If technologies have some real promise, they eventually move through the stages of overexcited expectations and into the ability to deliver real use.

Some examples, as reported by ZDNet, are bring your own device to work (BYOD), 3-D printing, and social network analytics. The main point is that technologies receiving significant hype often get it because they offer a kernel of potential usefulness. And the sooner you can anticipate where things might go, the more prepared you can be. For example, if most IT shops had created strategies for BYOD, they might have solved such issues as security and maintenance in advance and had time to adapt to the new user device model on their own time tables rather than ones now dictated by users. According to Gartner, there are six general areas that about to see tipping points in terms of acceptance and use. These will eventually have an enormous impact on how consumers and companies use technology:

  • Any device anywhere — A combination of BYOD, HTML 5, tablets, virtual desktops, and other devices will mean that data might be generated and used anywhere at any time through a multitude of activities. That will affect how companies have to design networks, data sources, and security.
  • Smart planet — Mobile robots, big data, integration of telecommunications and computer-based information systems, complex event processing, autonomous vehicles, and mesh networks will create a connected Internet-aware layer atop all other technology.
  • Global scale computing — The amount of analysis required by big data will need cloud computing, in-memory database systems, new types of database system design, and quantum computing for analysis and automated and augmented decision making systems.
  • Human layer — The drive for simplicity will only continue. Systems and devices of all kinds need smarter interfaces that use voice, gesture, biometrics, near-field communications, and more effective and efficient designs aimed at intuitive human interaction.
  • Currency — Forget the world of paper and metal money.

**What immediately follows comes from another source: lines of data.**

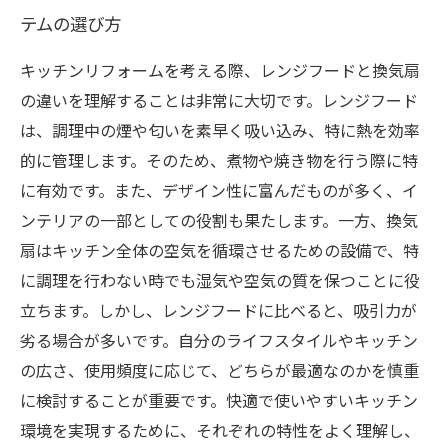
テムの選び方
キッチンリフォームを考える際、レンジフードと換気扇
の違いを理解することは非常に大切です。レンジフード
は、調理中の煙や匂いを素早く吸い込み、特に熱を効率
的に管理します。そのため、煮物や焼き物を行う際に特
に有効です。また、デザイン性に富んだものが多く、イ
ンテリアの一部としての役割も果たします。一方、換気
扇はキッチン全体の空気を循環させるための設備で、特
に調理を行わない時でも湿気や空気の質を保つことに役
立ちます。しかし、レンジフードに比べると、吸引力が
劣る場合が多いです。自分のライフスタイルやキッチン
の広さ、使用頻度に応じて、どちらが最適なのかを慎重
に検討することが重要です。快適で使いやすいキッチン
環境を実現するために、それぞれの特性をよく理解し、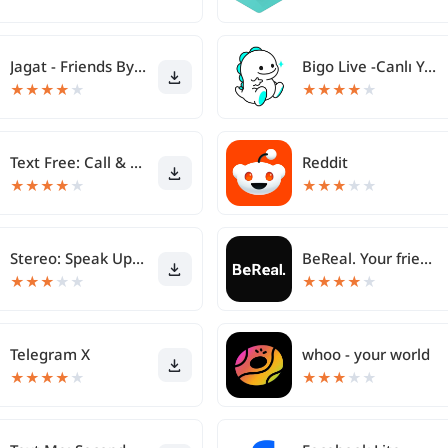
Jagat - Friends By Your Side
Bigo Live -Canlı Yayın, Sohbet
★
★
★
★
★
★
★
★
★
★
Text Free: Call & Texting App
Reddit
★
★
★
★
★
★
★
★
★
★
Stereo: Speak Up & Share
BeReal. Your friends for real.
★
★
★
★
★
★
★
★
★
★
Telegram X
whoo - your world
★
★
★
★
★
★
★
★
★
★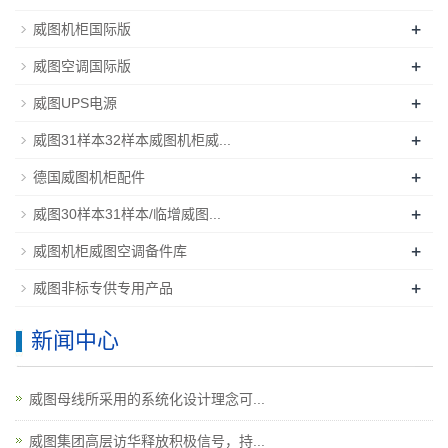
+
威图机柜国际版
+
威图空调国际版
+
威图UPS电源
+
威图31样本32样本威图机柜威...
+
德国威图机柜配件
+
威图30样本31样本/临增威图...
+
威图机柜威图空调备件库
+
威图非标专供专用产品
新闻中心
威图母线所采用的系统化设计理念可...
威图集团高层访华释放积极信号，持...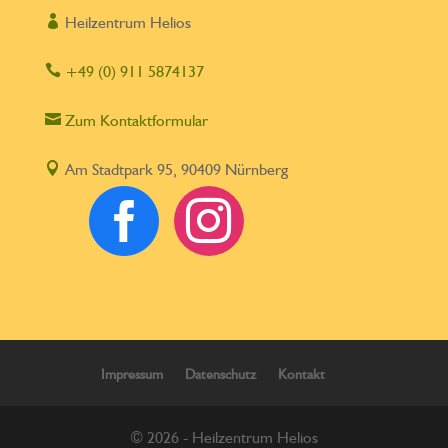

Heilzentrum Helios

+49 (0) 911 5874137

Zum Kontaktformular

Am Stadtpark 95, 90409 Nürnberg


Impressum
Datenschutz
Kontakt
© 2026 - Heilzentrum Helios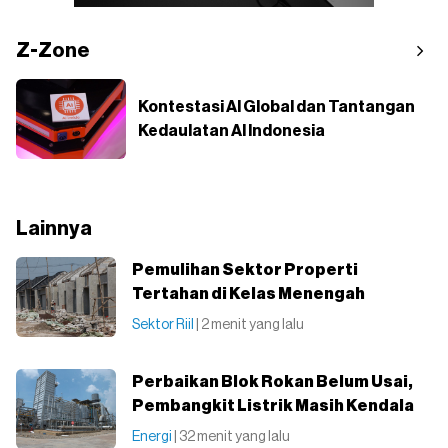
Z-Zone
Kontestasi AI Global dan Tantangan
Kedaulatan AI Indonesia
Lainnya
Pemulihan Sektor Properti
Tertahan di Kelas Menengah
Sektor Riil
| 2 menit yang lalu
Perbaikan Blok Rokan Belum Usai,
Pembangkit Listrik Masih Kendala
Energi
| 32 menit yang lalu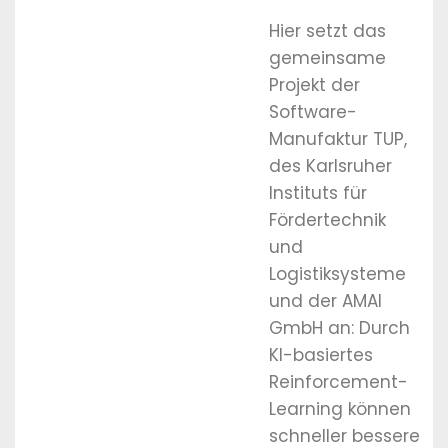
Hier setzt das
gemeinsame
Projekt der
Software-
Manufaktur TUP,
des Karlsruher
Instituts für
Fördertechnik
und
Logistiksysteme
und der AMAI
GmbH an: Durch
KI-basiertes
Reinforcement-
Learning können
schneller bessere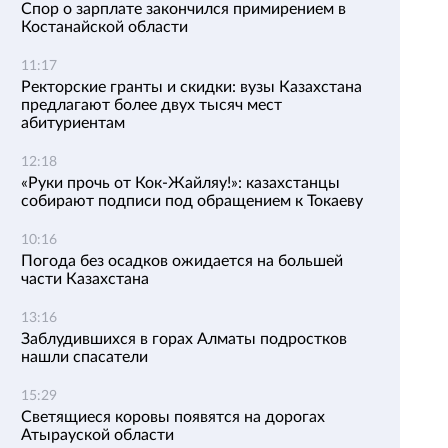
Спор о зарплате закончился примирением в
Костанайской области
11:17
Ректорские гранты и скидки: вузы Казахстана
предлагают более двух тысяч мест
абитуриентам
12:18
«Руки прочь от Кок-Жайляу!»: казахстанцы
собирают подписи под обращением к Токаеву
10:16
Погода без осадков ожидается на большей
части Казахстана
13:16
Заблудившихся в горах Алматы подростков
нашли спасатели
15:29
Светящиеся коровы появятся на дорогах
Атырауской области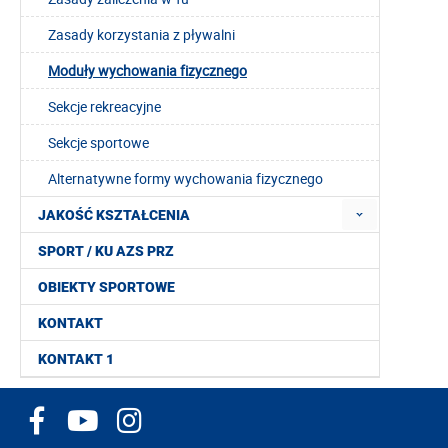
Zasady korzystania z pływalni
Moduły wychowania fizycznego
Sekcje rekreacyjne
Sekcje sportowe
Alternatywne formy wychowania fizycznego
JAKOŚĆ KSZTAŁCENIA
SPORT / KU AZS PRZ
OBIEKTY SPORTOWE
KONTAKT
KONTAKT 1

Cash and credit become fluid terms, all tracked by electronics. Companies will have to be at the forefront of how industry handles payments.
  • From digital to physical — Expect 3D printers to turn virtual concepts into physical objects. That has huge implications for manufacturing costs, distribution strategies, and product design.

Some of these concepts, like electronic currency, are already making strides. Others, like 3D printers everywhere, may be some years out. But now is the time to understand them so you, and your career, are ready when businesspeople realize that they need to stay current with the times.